Where would this bit stuffing come in?

See above, but bear in mind that bitstuffing takes time and the unstuffing of the bits should cost you less time than sending one byte. If it takes more time to decompress datat than to send extra data compression makes no sense. Only a good experiment will give you indications how for your specific project compression vs speed will behave.

Why does the baud have to be so much higher than the bit rate for a simple multiplexer

The reason to use a higher baudrate gives you time to process the data. if you need to transport 75000 bytes per second and you use 75000baud you will have no time left for doing something with the data (assuming a 100% usage of the bandwidth !!). The Arduino needs some time to do the math to switch the right LED.
To get some feeling,

  • write a sketch to measure how much time it takes to send 115200 bytes at 115200 baud. In theory 10 seconds (with start stop etc bits)
  • write a sketch to measure how much time it takes to switch a LED on/OFF 10000 times.

Also bear in mind that 1000 bytes of frame data will take almost half the RAM on a atmega328p. You won't have enough RAM to display the current frame

I think you IF you can shiftOut the current frame into shift registers like the 74HC595 - http://www.arduino.cc/en/Tutorial/ShiftOut - fast enough you could reuse the 1000 bytes for receiving the new frame as the shiftregisters work as "memory" of the current frame. That would be a project in itself to test the feasability of this...

Could you explain?

See above, hopes it is more clear now.
Advice: please spend some time on the tutorial section and the reference section of the Arduino site as you will learn there a lot of the possibilities and constrains of the Arduino and its language.

Succes!

I'm curious what kind of software :

I'll be running animation and audio visualization/audio processing software from my laptop

is capable to create 3D animation ?
There is a link: http://www.elcojacobs.com/shiftpwm/ , it says limit 768, w/ 75 fps. So you should be o'k with 60 fps.

I saw that you linked to my library here.
In the ShiftPWM support topic I posted a matrix version of the library, which is not up on my website yet.
If you make a layer of 100 LED's as the columns in the library and 10 rows to alternate between layers, you can use that version to drive your cube.
Milamber used it to drive 1024 LED's, see his topic as well. On a 328p, thats about the limit, due to memory restraints.

Magician:
I'm curious what kind of software :

I'll be running animation and audio visualization/audio processing software from my laptop

is capable to create 3D animation ?

EXCERPTED RECORDS =
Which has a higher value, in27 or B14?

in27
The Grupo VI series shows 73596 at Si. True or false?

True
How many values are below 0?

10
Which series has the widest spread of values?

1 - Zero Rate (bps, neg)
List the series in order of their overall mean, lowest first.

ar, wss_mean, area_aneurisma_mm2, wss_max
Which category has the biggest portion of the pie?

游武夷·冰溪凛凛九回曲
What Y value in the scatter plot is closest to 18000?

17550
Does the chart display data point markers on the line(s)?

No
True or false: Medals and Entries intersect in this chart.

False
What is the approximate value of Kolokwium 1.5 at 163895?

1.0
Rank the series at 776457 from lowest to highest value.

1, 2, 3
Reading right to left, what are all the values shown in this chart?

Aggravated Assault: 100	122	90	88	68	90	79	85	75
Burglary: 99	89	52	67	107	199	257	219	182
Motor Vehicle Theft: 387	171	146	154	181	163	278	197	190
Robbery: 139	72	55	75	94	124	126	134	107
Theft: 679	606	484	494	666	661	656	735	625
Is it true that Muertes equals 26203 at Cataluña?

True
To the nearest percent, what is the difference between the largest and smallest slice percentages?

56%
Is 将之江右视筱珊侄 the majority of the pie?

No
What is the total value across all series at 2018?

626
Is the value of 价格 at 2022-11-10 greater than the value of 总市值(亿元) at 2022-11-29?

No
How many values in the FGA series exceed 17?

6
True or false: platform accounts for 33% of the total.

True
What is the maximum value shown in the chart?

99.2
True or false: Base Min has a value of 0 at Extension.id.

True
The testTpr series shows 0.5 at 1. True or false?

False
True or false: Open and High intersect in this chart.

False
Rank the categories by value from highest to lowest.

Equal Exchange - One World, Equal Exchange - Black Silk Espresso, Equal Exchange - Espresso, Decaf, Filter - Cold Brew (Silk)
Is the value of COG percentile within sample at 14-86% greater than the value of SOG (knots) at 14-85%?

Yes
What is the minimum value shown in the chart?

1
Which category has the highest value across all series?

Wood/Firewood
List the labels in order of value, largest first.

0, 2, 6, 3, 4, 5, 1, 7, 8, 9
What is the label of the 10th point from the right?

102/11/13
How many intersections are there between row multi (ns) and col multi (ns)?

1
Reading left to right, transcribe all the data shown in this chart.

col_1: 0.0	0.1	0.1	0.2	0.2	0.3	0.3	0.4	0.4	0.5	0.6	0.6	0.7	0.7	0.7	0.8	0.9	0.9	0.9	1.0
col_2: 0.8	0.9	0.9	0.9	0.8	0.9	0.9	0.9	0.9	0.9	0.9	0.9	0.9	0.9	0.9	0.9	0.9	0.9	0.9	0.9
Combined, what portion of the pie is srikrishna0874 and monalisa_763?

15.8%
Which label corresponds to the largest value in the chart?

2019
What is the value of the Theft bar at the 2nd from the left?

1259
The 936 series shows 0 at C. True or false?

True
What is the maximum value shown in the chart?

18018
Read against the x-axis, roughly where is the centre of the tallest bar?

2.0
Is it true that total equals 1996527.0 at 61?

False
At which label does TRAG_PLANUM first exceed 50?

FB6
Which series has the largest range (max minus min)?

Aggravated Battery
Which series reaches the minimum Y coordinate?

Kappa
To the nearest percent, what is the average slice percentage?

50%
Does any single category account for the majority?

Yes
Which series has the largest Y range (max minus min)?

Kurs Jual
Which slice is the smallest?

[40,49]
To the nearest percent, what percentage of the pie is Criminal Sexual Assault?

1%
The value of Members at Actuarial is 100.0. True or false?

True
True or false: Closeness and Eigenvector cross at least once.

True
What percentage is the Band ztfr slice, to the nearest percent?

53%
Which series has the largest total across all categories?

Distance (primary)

EXERCISE REQUIREMENTS = Reproduce the passage of the LED cube forum discussion from "In the ShiftPWM" up to and including "drive your cube.", word for word.

OUTPUT FOR THIS EXERCISE =
In the ShiftPWM support topic I posted a matrix version of the library, which is not up on my website yet.
If you make a layer of 100 LED's as the columns in the library and 10 rows to alternate between layers, you can use that version to drive your cube.